■ **Problem requirements**
With pictures left out, only the lines from the one containing "Figure 14. Scenario" through the end of the records should be reproduced exactly, please.

━━ Available records

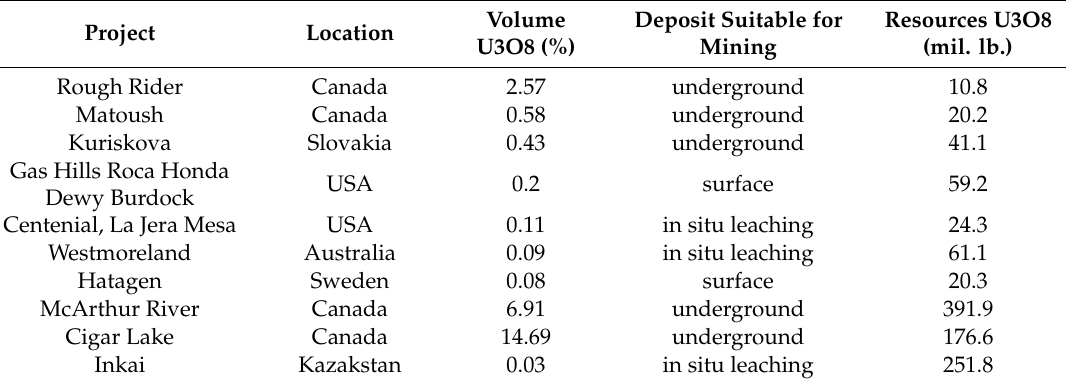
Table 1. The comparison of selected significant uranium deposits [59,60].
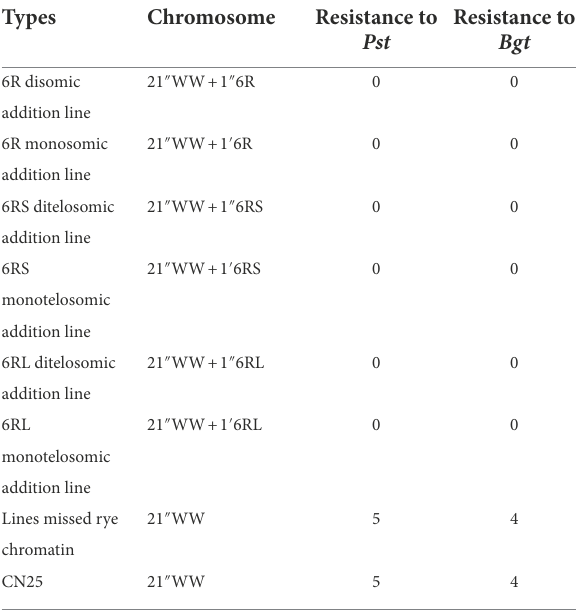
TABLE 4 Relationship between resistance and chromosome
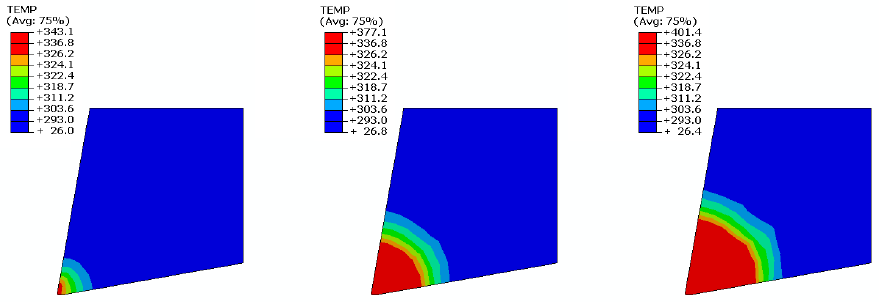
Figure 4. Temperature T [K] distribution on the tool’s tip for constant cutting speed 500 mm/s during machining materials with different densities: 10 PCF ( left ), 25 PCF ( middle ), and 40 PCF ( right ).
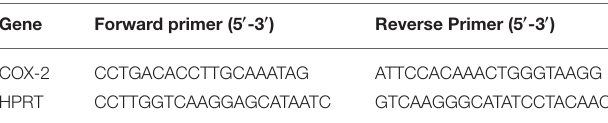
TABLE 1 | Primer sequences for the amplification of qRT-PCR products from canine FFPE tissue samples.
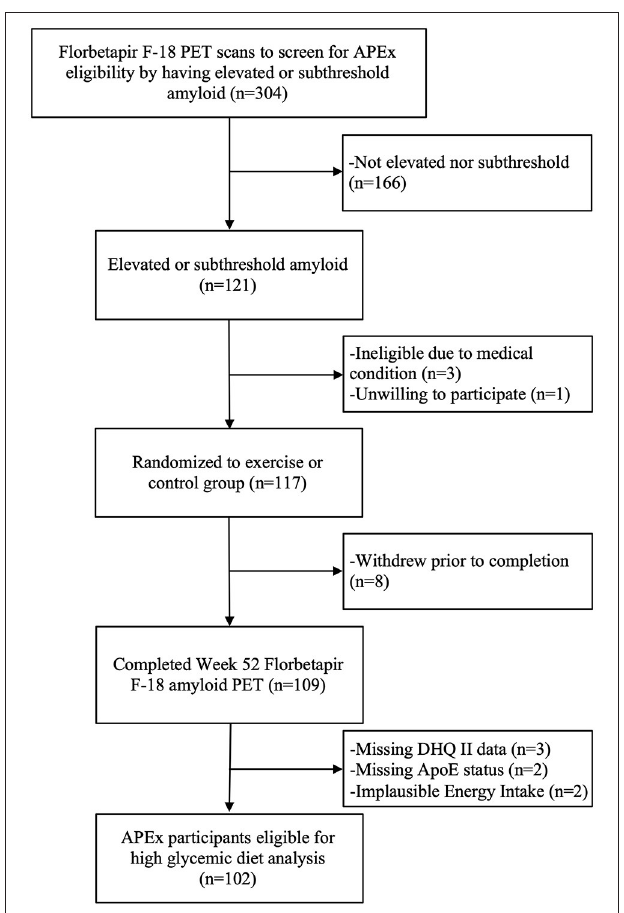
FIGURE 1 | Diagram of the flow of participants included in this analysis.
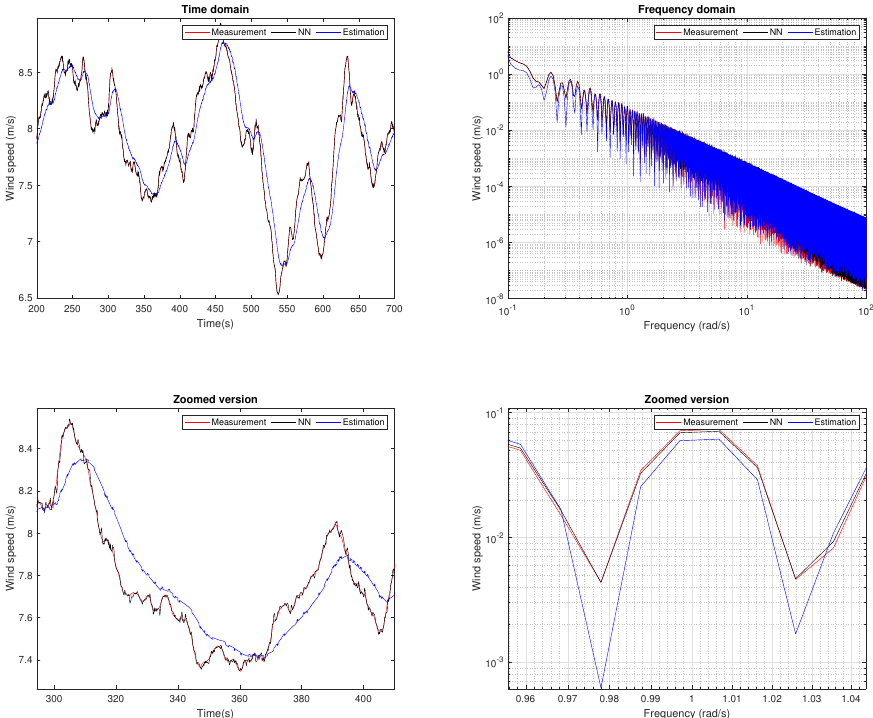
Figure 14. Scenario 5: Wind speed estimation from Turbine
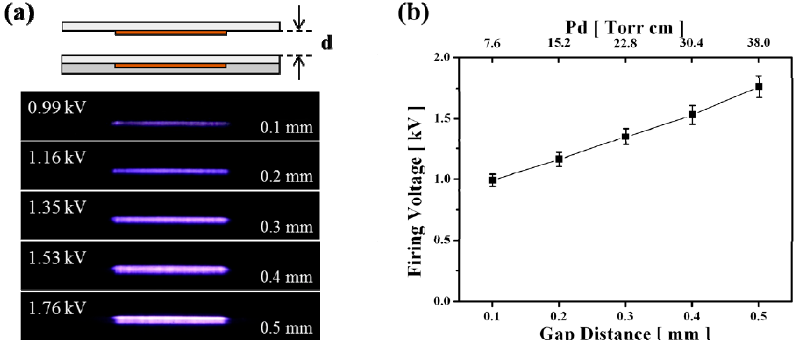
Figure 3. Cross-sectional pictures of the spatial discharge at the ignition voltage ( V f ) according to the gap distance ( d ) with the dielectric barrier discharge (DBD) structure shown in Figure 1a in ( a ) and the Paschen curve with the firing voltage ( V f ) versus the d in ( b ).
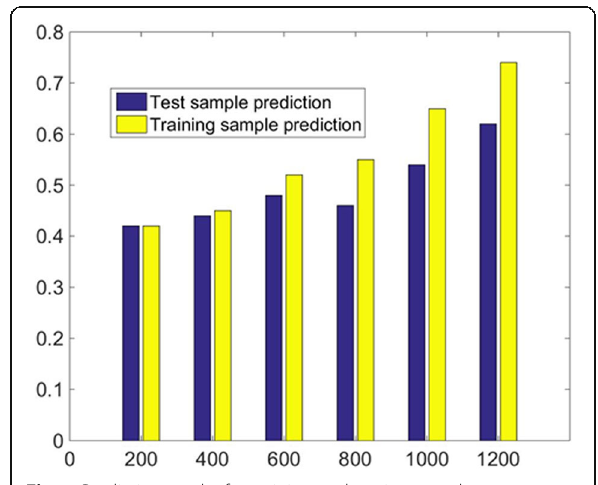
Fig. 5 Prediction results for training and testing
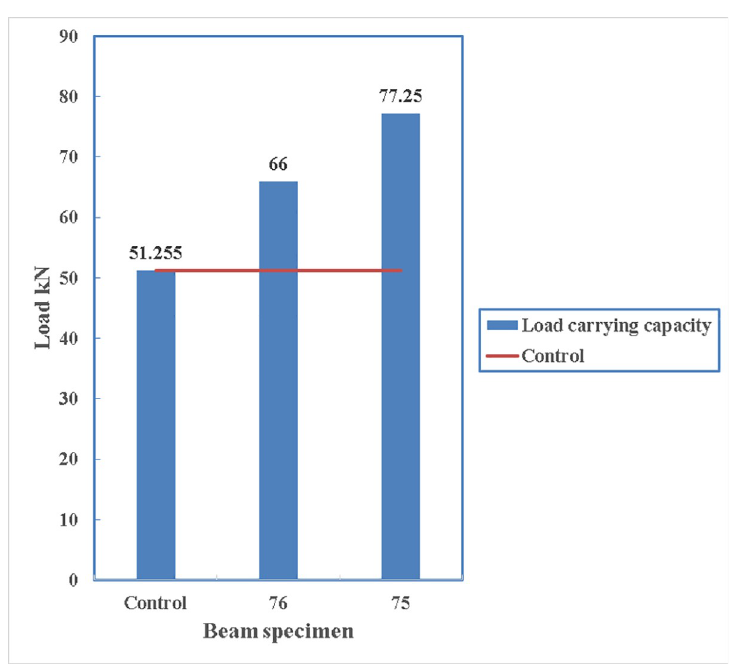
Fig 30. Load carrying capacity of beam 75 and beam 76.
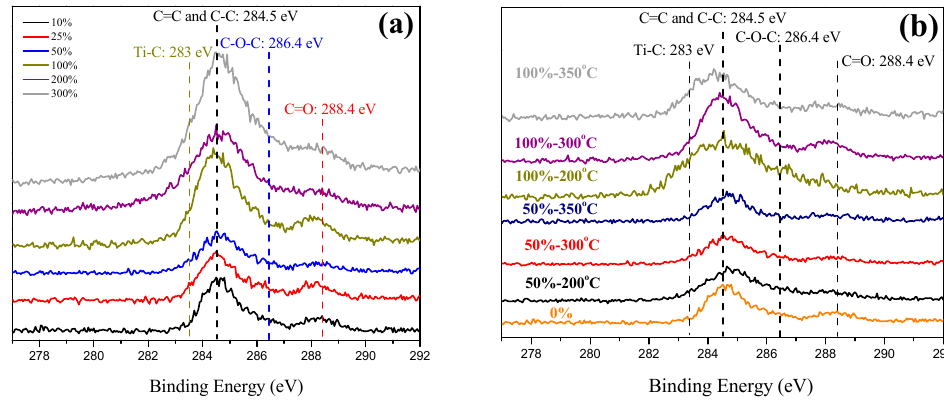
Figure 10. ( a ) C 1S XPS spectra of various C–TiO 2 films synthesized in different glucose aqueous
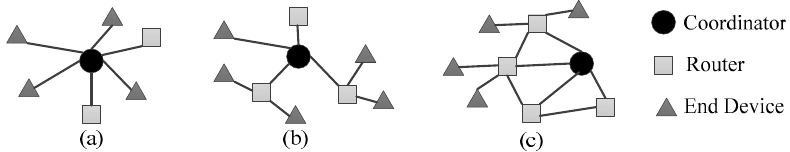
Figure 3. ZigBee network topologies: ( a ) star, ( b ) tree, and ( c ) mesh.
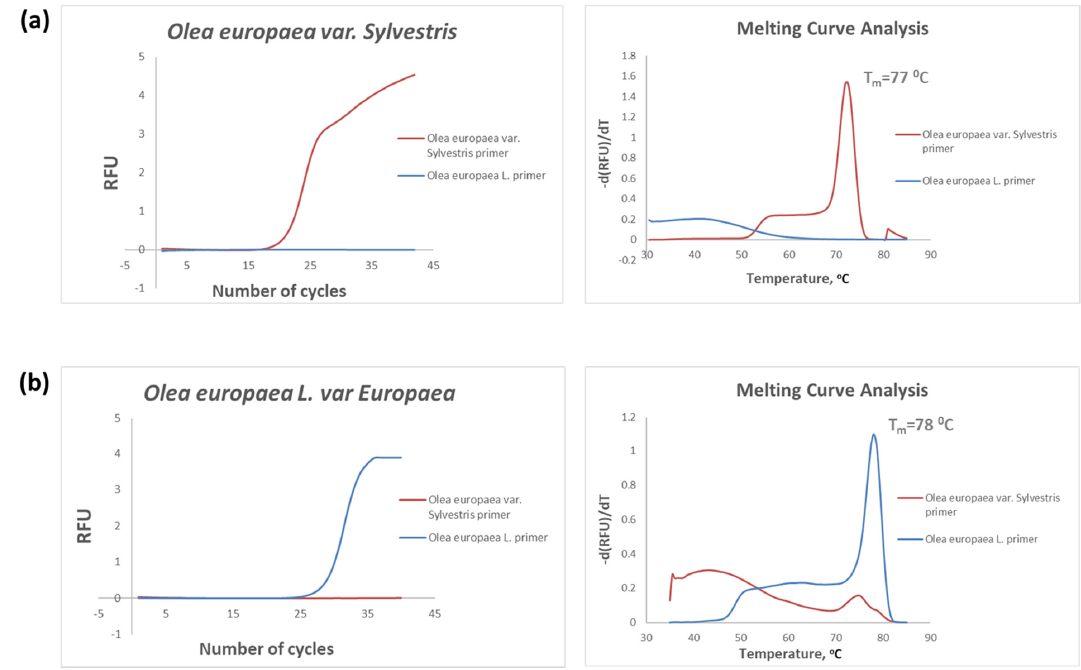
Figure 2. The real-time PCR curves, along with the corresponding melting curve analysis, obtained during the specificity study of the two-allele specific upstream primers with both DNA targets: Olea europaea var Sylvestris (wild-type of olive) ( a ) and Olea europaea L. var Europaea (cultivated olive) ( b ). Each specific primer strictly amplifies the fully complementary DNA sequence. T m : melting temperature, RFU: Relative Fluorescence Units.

━━━━

■ **Result of the exercise**
Figure 14. Scenario 5: Wind speed estimation from Turbine
Figure 3. Cross-sectional pictures of the spatial discharge at the ignition voltage ( V f ) according to the gap distance ( d ) with the dielectric barrier discharge (DBD) structure shown in Figure 1a in ( a ) and the Paschen curve with the firing voltage ( V f ) versus the d in ( b ).
Fig. 5 Prediction results for training and testing
Fig 30. Load carrying capacity of beam 75 and beam 76.
Figure 10. ( a ) C 1S XPS spectra of various C–TiO 2 films synthesized in different glucose aqueous
Figure 3. ZigBee network topologies: ( a ) star, ( b ) tree, and ( c ) mesh.
Figure 2. The real-time PCR curves, along with the corresponding melting curve analysis, obtained during the specificity study of the two-allele specific upstream primers with both DNA targets: Olea europaea var Sylvestris (wild-type of olive) ( a ) and Olea europaea L. var Europaea (cultivated olive) ( b ). Each specific primer strictly amplifies the fully complementary DNA sequence. T m : melting temperature, RFU: Relative Fluorescence Units.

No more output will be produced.